Cécile Fromont received the 2023 Gustav Ranis International Book Prize for best book for Images on a Mission in Early Modern Kongo and Angola (Penn State University Press). The prize committee described Fromont’s book as “a remarkable combination of art, history, [and] cross-cultural studies” that is “extraordinary—both broad in themes and foci, and deep in level of analyses of the art and documents and their significance.” The committee commended her book as “provid[ing] a critical lens from which to view the beauty and sovereignty of African cultures and their contact with Europeans,” marked by “breakthrough analyses and perspectives on two interacting cultures.”
Didac Queralt received the 2023 Gaddis Smith International Book Prize for best first book by a Yale ladder faculty member for Pawned States: State Building in the Era of International Finance (Princeton University Press). The prize committee noted that “Queralt’s smartly argued and deeply researched characterization of [the cross-national lending] system is exquisite.” The committee’s overall assessment was that “[t]his book is a marvel of detail as well as theory and measurement that offers takeaway sketches of policymaking in, among other places, Siam, Ethiopia, Chile, Mexico, Argentina, Japan, China, and the Ottoman Empire.”
Established in 2004 to recognize the distinguished legacy of two former directors of the MacMillan Center, the prizes are awarded for books on international topics written by current members of the Yale faculty. Award recipients receive a research appointment at the MacMillan Center and a $5,000 research award.
Citations for the winning books follow:
Images on a Mission in Early Modern Kongo and Angola (Penn State University Press)
Early modern central Africa comes to life in an extraordinary atlas of vivid watercolors and drawings that Italian Capuchin Franciscans, veterans of Kongo and Angola missions, composed between 1650 and 1750 for the training of future missionaries.

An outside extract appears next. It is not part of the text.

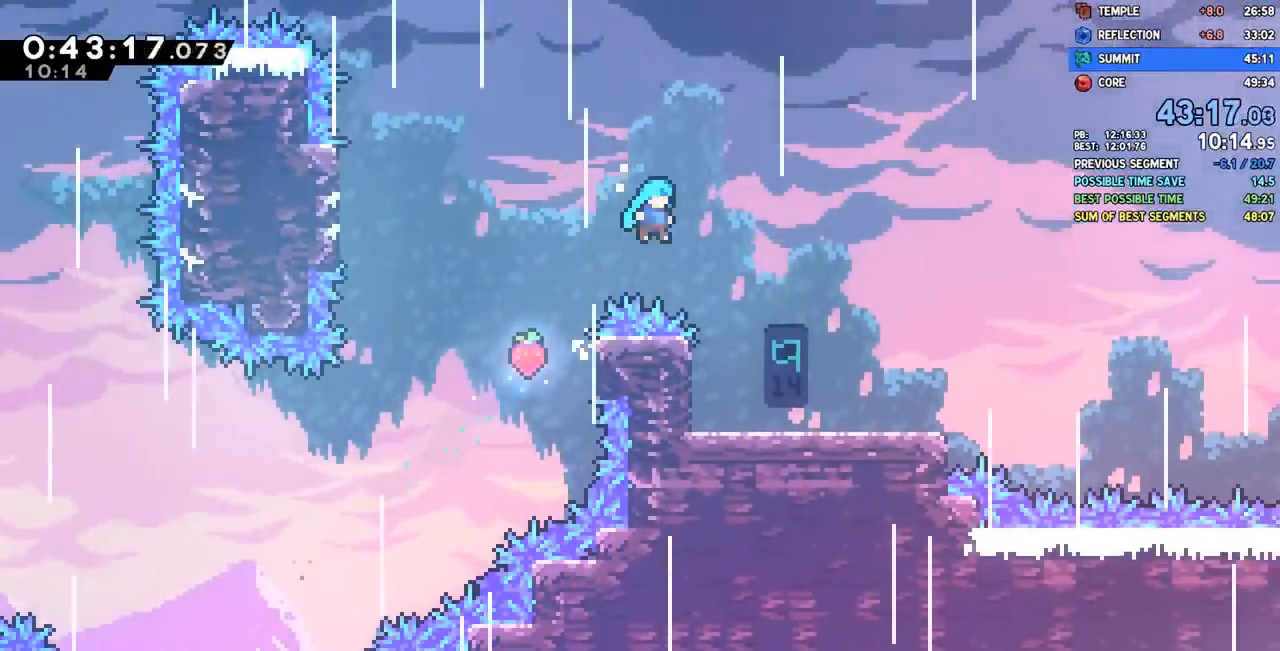
{"dt_ms": 500, "buttons": ["SQUARE", "DPAD_DOWN", "DPAD_RIGHT"], "left_stick": "center", "right_stick": "center", "events": [[133, "DPAD_DOWN", "down"], [483, "SQUARE", "down"]]}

These “practical guides” present the intricacies of the natural, social, and religious environment of seventeenth- and eighteenth-century west-central Africa and outline the primarily visual catechization methods the friars devised for the region. Images on a Mission in Early Modern Kongo and Angola brings this overlooked visual corpus to public and scholarly attention.
This beautifully illustrated book includes full-color reproductions of all the images in the atlas, in conjunction with rarely seen related material gathered from collections and archives around the world. Taking a bold new approach to the study of early modern global interactions, art historian Cécile Fromont demonstrates how visual creations such as the Capuchin vignettes, though European in form and crafstmanship, emerged not from a single perspective but rather from cross-cultural interaction. Fromont models a fresh way to think about images created across cultures, highlighting the formative role that cultural encounter itself played in their conception, execution, and modes of operation.
Centering Africa and Africans, and with ramifications on four continents, Fromont’s decolonial history profoundly transforms our understanding of the early modern world. It will be of substantial interest to specialists in early modern studies, art history, and religion.
Pawned States: State Building in the Era of International Finance (Princeton University Press)
In the nineteenth century, many developing countries turned to the credit houses of Europe for sovereign loans to balance their books and weather major fiscal shocks such as war. This reliance on external public finance offered emerging nations endless opportunities to overcome barriers to growth, but it also enabled rulers to bypass critical stages in institution building and political development. Pawned States reveals how easy access to foreign lending at early stages of state building has led to chronic fiscal instability and weakened state capacity in the developing world.
Drawing on a wealth of original data to document the rise of cheap overseas credit between 1816 and 1913, Didac Queralt shows how countries in the global periphery obtained these loans by agreeing to “extreme conditionality,” which empowered international investors to take control of local revenue sources in cases of default, and how foreclosure eroded a country’s tax base and caused lasting fiscal disequilibrium. Queralt goes on to combine quantitative analysis of tax performance between 1816 and 2005 with qualitative historical analysis in Latin America, Asia, Africa, and the Middle East, illustrating how overreliance on external capital by local leaders distorts their incentives to expand tax capacity, articulate power-sharing institutions, and strengthen bureaucratic apparatus.
Panoramic in scope, Pawned States sheds needed light on how early and easy access to external finance pushes developing nations into trajectories characterized by fragile fiscal institutions and autocratic politics.
For more information about the MacMillan Center and its International Book Prizes, visit its website.
Cécile Fromont’s writing and teaching focus on the visual, material, and religious culture of Africa and Latin America with a special emphasis on the early modern period (ca 1500-1800), on the Portuguese-speaking Atlantic World, and on the slave trade.
Didac Queralt studies the origins of fiscal capacity and democratic institutions from three different angles: war, trade, and international finance. In addition to public finance, he is interested in attitudinal persistence, including gender norms and church-state conflict.